--- Data section Enclosed Below ---

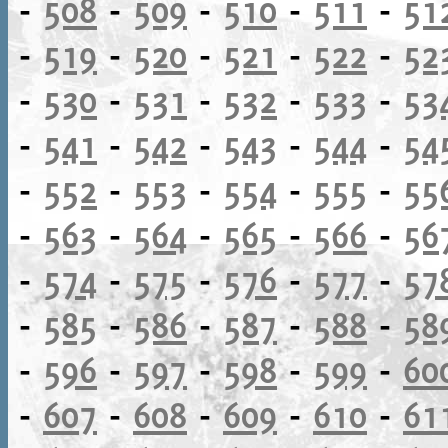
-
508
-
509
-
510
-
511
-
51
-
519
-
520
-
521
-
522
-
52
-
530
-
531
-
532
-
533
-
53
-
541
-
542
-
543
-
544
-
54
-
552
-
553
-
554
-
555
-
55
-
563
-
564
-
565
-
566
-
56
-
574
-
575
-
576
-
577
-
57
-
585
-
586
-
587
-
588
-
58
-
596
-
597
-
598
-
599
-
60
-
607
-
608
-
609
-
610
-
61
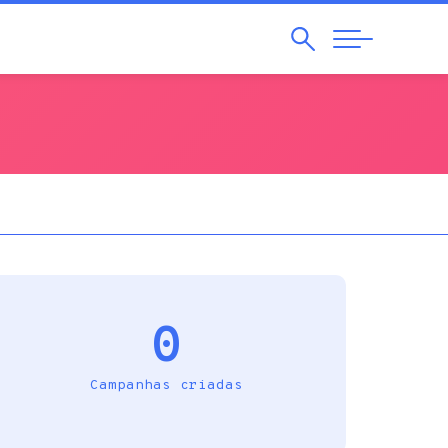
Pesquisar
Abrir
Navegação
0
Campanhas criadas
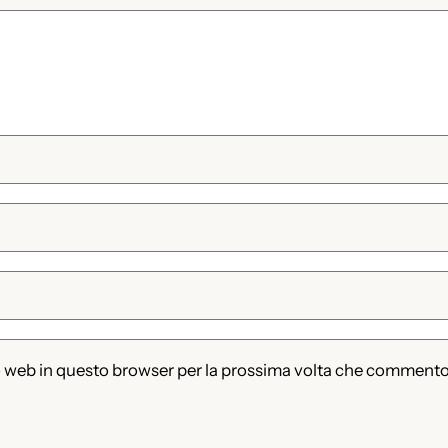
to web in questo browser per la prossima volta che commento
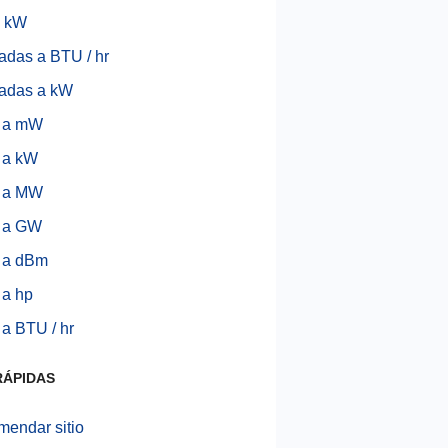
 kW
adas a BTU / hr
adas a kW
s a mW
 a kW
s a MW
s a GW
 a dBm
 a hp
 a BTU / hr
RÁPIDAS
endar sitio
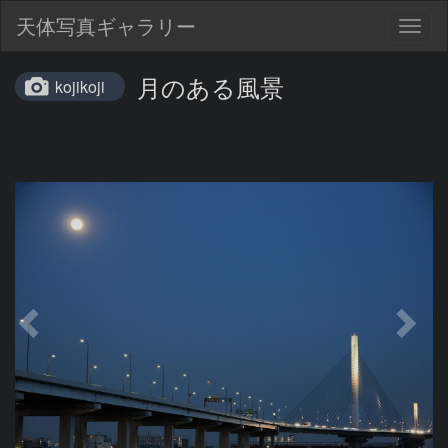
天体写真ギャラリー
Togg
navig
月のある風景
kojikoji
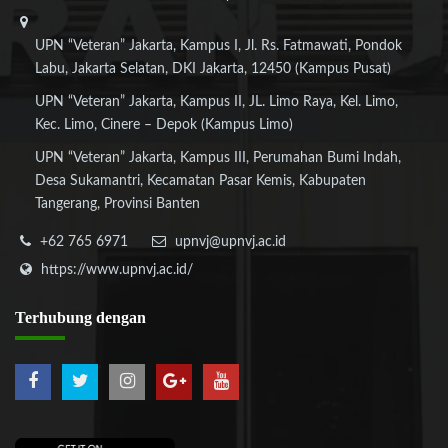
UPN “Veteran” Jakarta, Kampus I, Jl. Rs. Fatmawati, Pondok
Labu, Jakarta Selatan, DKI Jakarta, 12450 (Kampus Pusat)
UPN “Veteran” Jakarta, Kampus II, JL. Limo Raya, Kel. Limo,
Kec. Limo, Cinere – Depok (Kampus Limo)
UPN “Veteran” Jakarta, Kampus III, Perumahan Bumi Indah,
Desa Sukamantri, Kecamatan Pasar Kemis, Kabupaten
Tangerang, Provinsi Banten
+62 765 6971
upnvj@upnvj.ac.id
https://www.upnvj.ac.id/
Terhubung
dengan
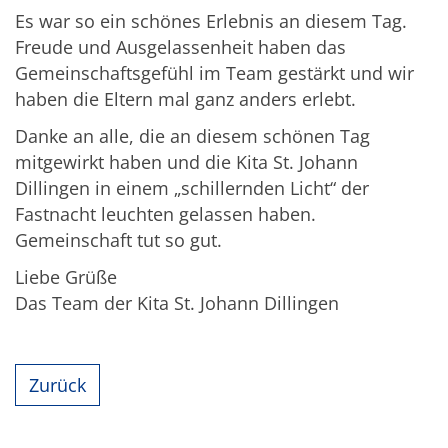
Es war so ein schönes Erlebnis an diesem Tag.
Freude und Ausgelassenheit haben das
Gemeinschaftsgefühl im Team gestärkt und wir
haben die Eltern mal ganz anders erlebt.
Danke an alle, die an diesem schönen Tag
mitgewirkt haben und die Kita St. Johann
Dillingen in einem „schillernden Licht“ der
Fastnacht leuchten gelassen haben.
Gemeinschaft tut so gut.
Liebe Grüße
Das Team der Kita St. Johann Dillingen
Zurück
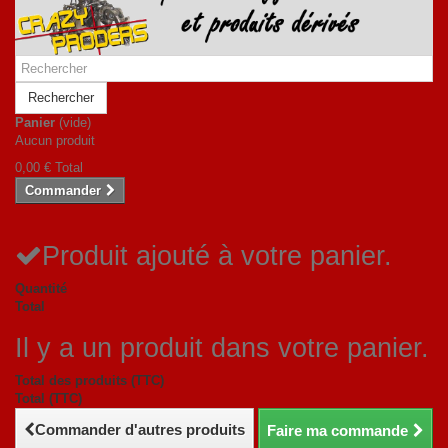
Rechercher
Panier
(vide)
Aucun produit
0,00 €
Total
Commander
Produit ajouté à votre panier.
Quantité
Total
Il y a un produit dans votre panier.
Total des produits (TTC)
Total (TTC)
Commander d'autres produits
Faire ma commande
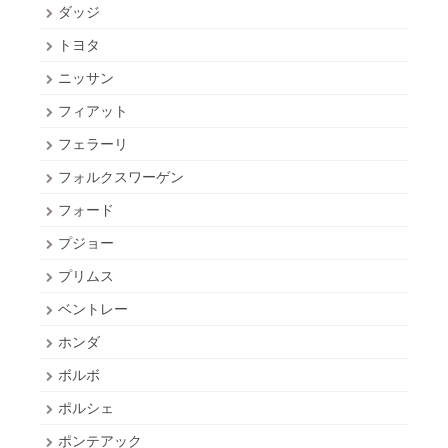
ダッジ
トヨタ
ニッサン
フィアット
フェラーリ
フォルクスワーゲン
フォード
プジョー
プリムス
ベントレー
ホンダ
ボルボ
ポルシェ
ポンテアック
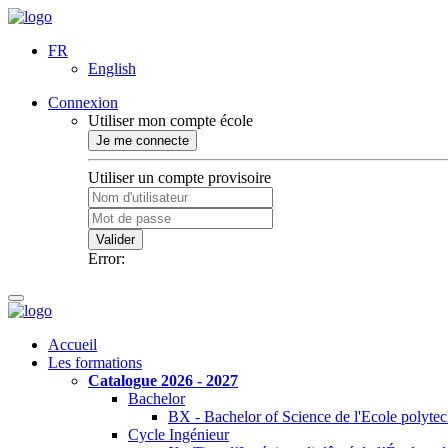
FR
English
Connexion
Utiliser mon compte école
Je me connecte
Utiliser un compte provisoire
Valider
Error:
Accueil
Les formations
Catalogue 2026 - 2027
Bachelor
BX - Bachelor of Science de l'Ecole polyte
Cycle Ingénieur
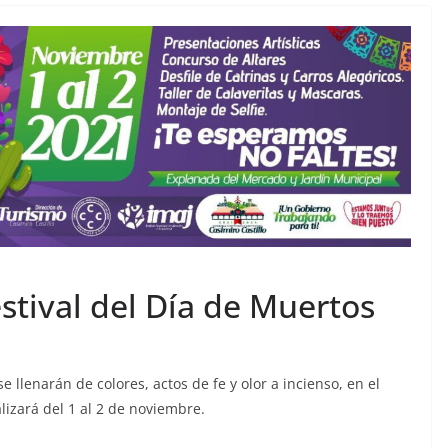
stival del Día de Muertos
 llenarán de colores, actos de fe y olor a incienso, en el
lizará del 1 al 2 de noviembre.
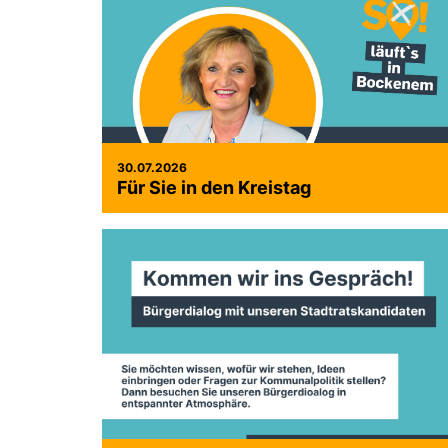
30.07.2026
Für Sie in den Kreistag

--- End of Enclosed Data section ---

Your assignment:
All of the material should be written out again exactly, apart from the pictures.

Output:
-
508
-
509
-
510
-
511
-
51
-
519
-
520
-
521
-
522
-
52
-
530
-
531
-
532
-
533
-
53
-
541
-
542
-
543
-
544
-
54
-
552
-
553
-
554
-
555
-
55
-
563
-
564
-
565
-
566
-
56
-
574
-
575
-
576
-
577
-
57
-
585
-
586
-
587
-
588
-
58
-
596
-
597
-
598
-
599
-
60
-
607
-
608
-
609
-
610
-
61
Pesquisar
Abrir
Navegação
0
Campanhas criadas
to web in questo browser per la prossima volta che commento
 kW
adas a BTU / hr
adas a kW
s a mW
 a kW
s a MW
s a GW
 a dBm
 a hp
 a BTU / hr
RÁPIDAS
endar sitio
天体写真ギャラリー
Togg
navig
月のある風景
kojikoji
UPN “Veteran” Jakarta, Kampus I, Jl. Rs. Fatmawati, Pondok
Labu, Jakarta Selatan, DKI Jakarta, 12450 (Kampus Pusat)
UPN “Veteran” Jakarta, Kampus II, JL. Limo Raya, Kel. Limo,
Kec. Limo, Cinere – Depok (Kampus Limo)
UPN “Veteran” Jakarta, Kampus III, Perumahan Bumi Indah,
Desa Sukamantri, Kecamatan Pasar Kemis, Kabupaten
Tangerang, Provinsi Banten
+62 765 6971
upnvj@upnvj.ac.id
https://www.upnvj.ac.id/
Terhubung
dengan
Es war so ein schönes Erlebnis an diesem Tag.
Freude und Ausgelassenheit haben das
Gemeinschaftsgefühl im Team gestärkt und wir
haben die Eltern mal ganz anders erlebt.
Danke an alle, die an diesem schönen Tag
mitgewirkt haben und die Kita St. Johann
Dillingen in einem „schillernden Licht“ der
Fastnacht leuchten gelassen haben.
Gemeinschaft tut so gut.
Liebe Grüße
Das Team der Kita St. Johann Dillingen
Zurück
Rechercher
Panier
(vide)
Aucun produit
0,00 €
Total
Commander
Produit ajouté à votre panier.
Quantité
Total
Il y a un produit dans votre panier.
Total des produits (TTC)
Total (TTC)
Commander d'autres produits
Faire ma commande
ダッジ
トヨタ
ニッサン
フィアット
フェラーリ
フォルクスワーゲン
フォード
プジョー
プリムス
ベントレー
ホンダ
ボルボ
ポルシェ
ポンテアック
FR
English
Connexion
Utiliser mon compte école
Je me connecte
Utiliser un compte provisoire
Valider
Error:
Accueil
Les formations
Catalogue 2026 - 2027
Bachelor
BX - Bachelor of Science de l'Ecole polyte
Cycle Ingénieur
stival del Día de Muertos
 llenarán de colores, actos de fe y olor a incienso, en el
lizará del 1 al 2 de noviembre.
30.07.2026
Für Sie in den Kreistag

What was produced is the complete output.